Donald Rumsfeld, U.S. defense secretary,
on serving President Ford 1974–76

I would never do anything to deride the profession of politics—although I think it is a form of madness.

Lord Home, former prime minister, 1983

It is in the national interest for me to take an afternoon nap because I cannot initiate anything while I am asleep.

Calvin Coolidge, U.S. president 1923–29

If you’ve got ’em by the balls, their hearts and minds will follow.

Sign on desk of Charles “Chuck” Colson,
special counsel to Richard Nixon, 1969–73

ELECTIONS

It’s not who votes that counts, but who counts the votes.

Anonymous graffiti, 1980s

Trust is not having to guess what a candidate means.

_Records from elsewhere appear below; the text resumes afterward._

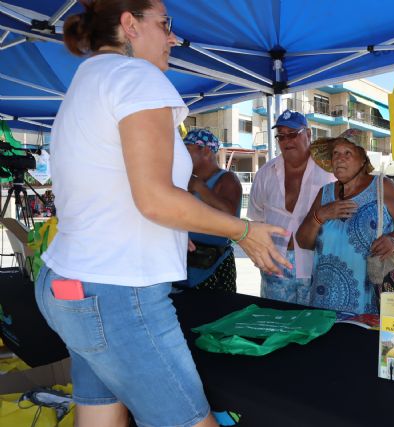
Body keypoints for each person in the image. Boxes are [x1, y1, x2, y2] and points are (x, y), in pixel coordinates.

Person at [34, 2, 288, 427]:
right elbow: (153, 198)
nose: (174, 37)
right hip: (118, 291)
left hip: (70, 283)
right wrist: (244, 230)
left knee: (99, 417)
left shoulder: (88, 78)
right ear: (130, 25)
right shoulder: (136, 77)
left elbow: (107, 186)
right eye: (165, 25)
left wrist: (169, 232)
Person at [296, 129, 394, 314]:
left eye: (348, 153)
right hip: (325, 301)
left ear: (363, 159)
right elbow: (303, 241)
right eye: (335, 154)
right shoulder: (324, 193)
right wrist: (320, 215)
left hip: (372, 300)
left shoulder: (382, 187)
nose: (339, 159)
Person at [248, 109, 335, 305]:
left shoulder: (329, 172)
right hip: (275, 266)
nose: (287, 141)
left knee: (314, 326)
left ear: (309, 134)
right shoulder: (265, 173)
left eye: (293, 134)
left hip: (317, 263)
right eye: (281, 136)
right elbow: (256, 219)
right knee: (276, 322)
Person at [178, 128, 242, 292]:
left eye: (186, 150)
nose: (181, 156)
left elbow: (230, 216)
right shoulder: (184, 179)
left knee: (217, 314)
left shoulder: (227, 179)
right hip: (185, 262)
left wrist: (200, 187)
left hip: (214, 263)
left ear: (205, 151)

Gerald Ford, U.S. president, 1976

Be thankful only one of them can win.

Bumper sticker, Nixon-Kennedy contest, 1960

In your heart, you know he’s right.

Campaign slogan, right-wing Republican
candidate Barry Goldwater, 1964

In your guts, you know he’s nuts.

Democratic Party riposte, 1964

INTERNATIONAL AFFAIRS

The U.S. presidency is a Tudor monarchy with telephones.

English author Anthony Burgess, 1977

What a terrible revenge for Pearl Harbor.

Samuel Hayakawa, U.S. senator 1977–83,
on the success of McDonald’s in Japan

What is the USSR now? The USS were.

Quip in America during the collapse
of the Soviet Union, 1990

When you’re dealing with the Middle East, 2,000 years is the normal wait for things to happen.

Marlin Fitzwater, White House spokesperson,
on the Palestine problem, 1989

I seriously doubt if we will have another war. This [Vietnam] is probably the last.

U.S. president Richard Nixon, March 1971

And to conclude…Don’t tell my mother I’m in politics. She thinks I play piano in a whorehouse.